OAuth 2.0 Error Codes

All OAuth 2.0 and OpenID Connect error codes with description and spec source.

Searchable reference for OAuth 2.0 and OpenID Connect error codes across authorization, token, resource-server and device-flow endpoints, with the meaning and RFC source of each.

What does invalid_grant mean in OAuth?

invalid_grant is returned by the token endpoint when the authorization code or refresh token is expired, revoked, already used, or does not match the client or redirect URI. It usually means the client must restart the authorization flow.

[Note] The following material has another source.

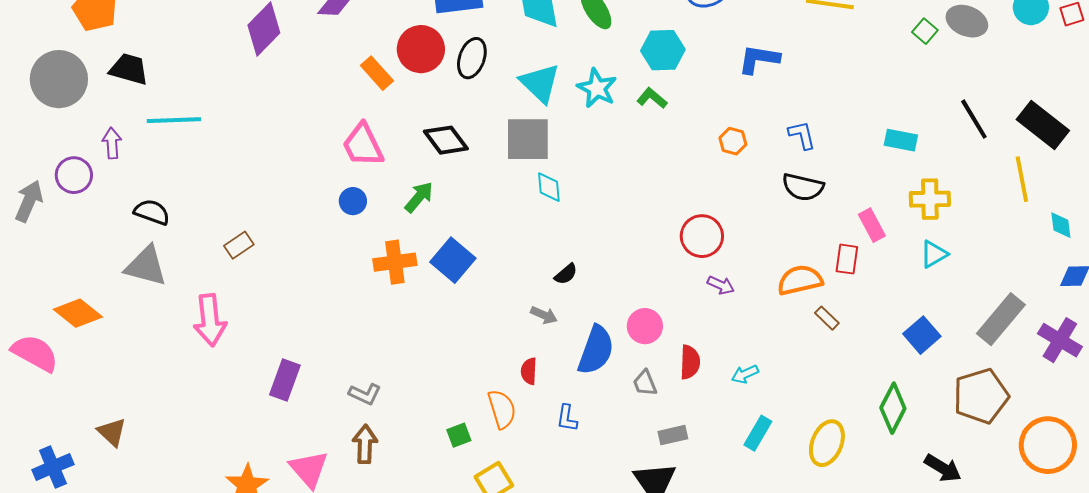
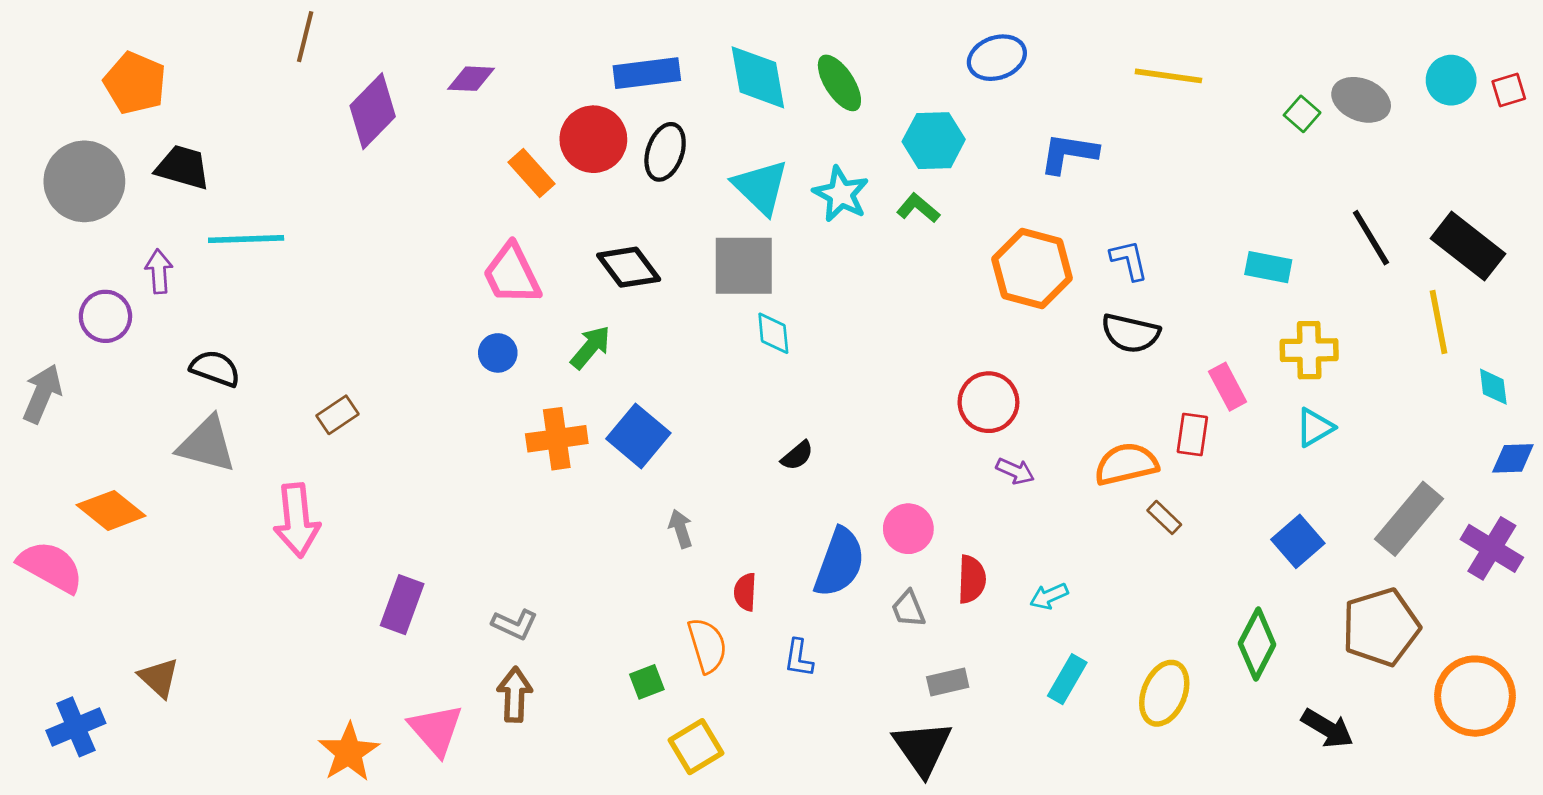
orange hexagon: (733, 141) -> (1032, 269), size x2.0
gray arrow: (29, 201) -> (42, 394), moved
gray arrow: (544, 315) -> (681, 529), moved, turned -132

OAuth 2.0 and OpenID Connect error codes

OAuth and OpenID Connect define a compact set of machine-readable error codes returned across the authorization, token, resource-server, and device-flow endpoints. Each error value (often paired with error_description and error_uri) tells the client exactly what went wrong — a malformed request, a failed client authentication, an expired grant, or a need for user interaction. Knowing the difference between invalid_client and invalid_grant, or between login_required and consent_required, saves hours of integration debugging. Search the reference above by code or keyword.

How it works

Errors arrive in one of two shapes depending on the endpoint. The authorization endpoint redirects back to the client with error, error_description, and state in the query (or fragment), using codes like access_denied and unsupported_response_type. The token endpoint returns a JSON body with an error field and typically an HTTP 400 (or 401 for invalid_client), using codes like invalid_grant and unsupported_grant_type. Resource servers signal invalid_token (401) and insufficient_scope (403) via the WWW-Authenticate header per RFC 6750. OpenID Connect adds interaction errors (login_required, consent_required) for silent prompt=none requests, and the device flow (RFC 8628) adds polling errors (authorization_pending, slow_down).

Tips and examples

  • Treat invalid_grant as “start over”: clear the stored refresh token and send the user back through authorization rather than retrying the same grant.
  • Map invalid_client to a configuration problem — wrong client ID/secret or auth method — not a user problem.
  • In silent SSO, expect login_required/interaction_required and fall back to an interactive prompt=login instead of failing the user.
  • In the device flow, always honor slow_down by widening your poll interval, and stop polling on expired_token to begin a fresh request.